Data Tool Kit - People's Data Science Handbook
If you are new to the data scene, it can be overwhelming to know where to start. Here we explain some foundational data concepts. If you do encounter jargon or terminology with which you aren’t familiar, please see the Glossary for definitions.
What are Data?
Data are a set of values representing a specific measurement or observation and can be in a number of different formats or structures, such as lists or tables. By themselves, data have no meaning. It is only through analysis and interpretation that data obtains meaning and becomes information. Analysis and interpretation can take the form of numerical summaries (think statistical analyses) or graphical representations or summaries of the data themselves (think graphs or charts). For those philosophers among us, this hierarchy continues to include knowledge and wisdom, where an accumulation and synthesis of multiple sources of information combined with experience eventually results in knowledge. Finally, when knowledge is given context, value or judgment, and shared understanding, it becomes wisdom
In addition to the data itself, working with data or a data project may require the development of a data workflow, data model, or data schema. Understanding the differences between these tools, how they are related, and how to use them will be tremendously helpful when trying to articulate general and detailed information about your data project.
A data workflow is a conceptual roadmap of your data project. Similar to a traditional workflow diagram, your data workflow should have explicit representation of how data flows through people and process. Ideally, your workflow would also include a timeline component that shows when decisions are made and how those decisions impact data flow.
A data model (AKA Entity Relationship Diagram or ERD) is a graphical representation of the data system design. The data model should generally answer the questions:
- Which data objects (e.g. databases, tables, etc.) will be used?
- Which data objects will be managed?
- Which data objects will be exported?
- How are the data objects related?
- What data products will be developed (e.g. visualization, website, application, etc.)?
A data schema shows what the “guts” of your database will look like, including the identification of tables, columns, data types, constraints, and relationships.
The table below compares the levels of detail and components included in data workflows, data models, and data schemas.

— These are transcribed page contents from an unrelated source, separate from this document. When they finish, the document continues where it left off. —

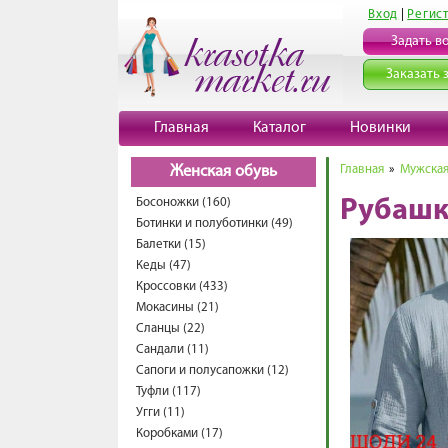
Вход
|
Регис
Задать в
Заказать 
Главная
Каталог
Новинки
Главная
»
Мужская
Женская обувь
Босоножки (160)
Рубашк
Ботинки и полуботинки (49)
Балетки (15)
Кеды (47)
Кроссовки (433)
Мокасины (21)
Сланцы (22)
Сандали (11)
Сапоги и полусапожки (12)
Туфли (117)
Угги (11)
Коробками (17)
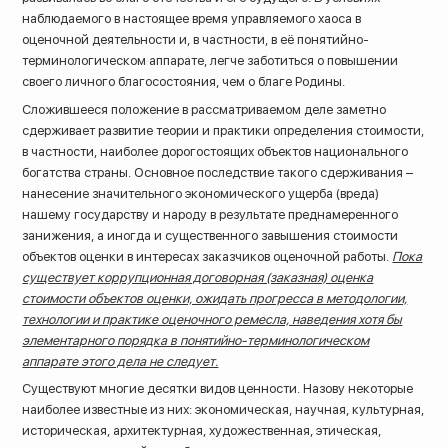
наблюдаемого в настоящее время управляемого хаоса в
оценочной деятельности и, в частности, в её понятийно-
терминологическом аппарате, легче заботиться о повышении
своего личного благосостояния, чем о благе Родины.
Сложившееся положение в рассматриваемом деле заметно
сдерживает развитие теории и практики определения стоимости,
в частности, наиболее дорогостоящих объектов национального
богатства страны. Основное последствие такого сдерживания –
нанесение значительного экономического ущерба (вреда)
нашему государству и народу в результате преднамеренного
занижения, а иногда и существенного завышения стоимости
объектов оценки в интересах заказчиков оценочной работы.
Пока
существует коррупционная договорная (заказная) оценка
стоимости объектов оценки, ожидать прогресса в методологии,
технологии и практике оценочного ремесла, наведения хотя бы
элементарного порядка в понятийно-терминологическом
аппарате этого дела не следует.
Существуют многие десятки видов ценности. Назову некоторые
наиболее известные из них: экономическая, научная, культурная,
историческая, архитектурная, художественная, этическая,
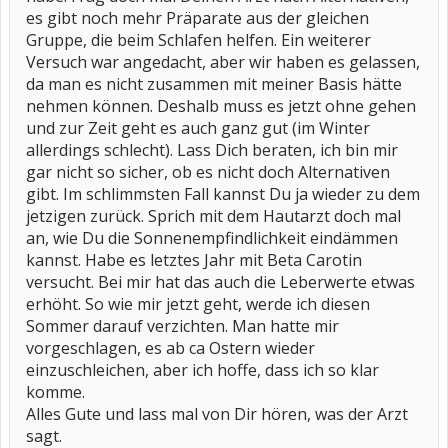
es gibt noch mehr Präparate aus der gleichen
Gruppe, die beim Schlafen helfen. Ein weiterer
Versuch war angedacht, aber wir haben es gelassen,
da man es nicht zusammen mit meiner Basis hätte
nehmen können. Deshalb muss es jetzt ohne gehen
und zur Zeit geht es auch ganz gut (im Winter
allerdings schlecht). Lass Dich beraten, ich bin mir
gar nicht so sicher, ob es nicht doch Alternativen
gibt. Im schlimmsten Fall kannst Du ja wieder zu dem
jetzigen zurück. Sprich mit dem Hautarzt doch mal
an, wie Du die Sonnenempfindlichkeit eindämmen
kannst. Habe es letztes Jahr mit Beta Carotin
versucht. Bei mir hat das auch die Leberwerte etwas
erhöht. So wie mir jetzt geht, werde ich diesen
Sommer darauf verzichten. Man hatte mir
vorgeschlagen, es ab ca Ostern wieder
einzuschleichen, aber ich hoffe, dass ich so klar
komme.
Alles Gute und lass mal von Dir hören, was der Arzt
sagt.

Term | Level of Detail | Key Components |
---|---|---|
Data Workflow | Low – Medium | Data objects Data Flow Critical people & process Critical Timelines (as appropriate) |
Data Model | Low – Medium | Data objects High level relationships Products |
Data Schema | High | Data objects Tables Columns Data types Constraints Relationships |
Data Science 101
Data science, in the most simple and general sense, is the process of utilizing the scientific method to data to transform data into information and insights. Data science has been (and continues to) evolve into a multi-disciplinary field that combines subject matter expertise (e.g. hydrology, ecology, social science), computer science (e.g. software, programming, machine learning) and mathematics and statistics (e.g. models, algorithms) to identify patterns and make predictions from data. From an analytics perspective, data science can provide solutions via:
- Descriptive Analytics: transforms data into useful information to understand what happened in the past (see the Business Intelligence Handbook for more information)
- Diagnostic Analytics: utilizes data to understand why things in the past happened
- Predictive Analytics: utilizes data and machine learning techniques to classify or predict what is most likely to happen in the future (see the Machine Learning Handbook for more information)
- Prescriptive Analytics: utilizes data to recommend actions one can take to affect outcomes, which can then inform decision making
The marriage of data and data science allows us to better transform data into and communicate information. This communication can be through reports, statistical inference, making predictions, or data visualization. Using data science to develop such products can increase their efficiency, effectiveness, and transparency.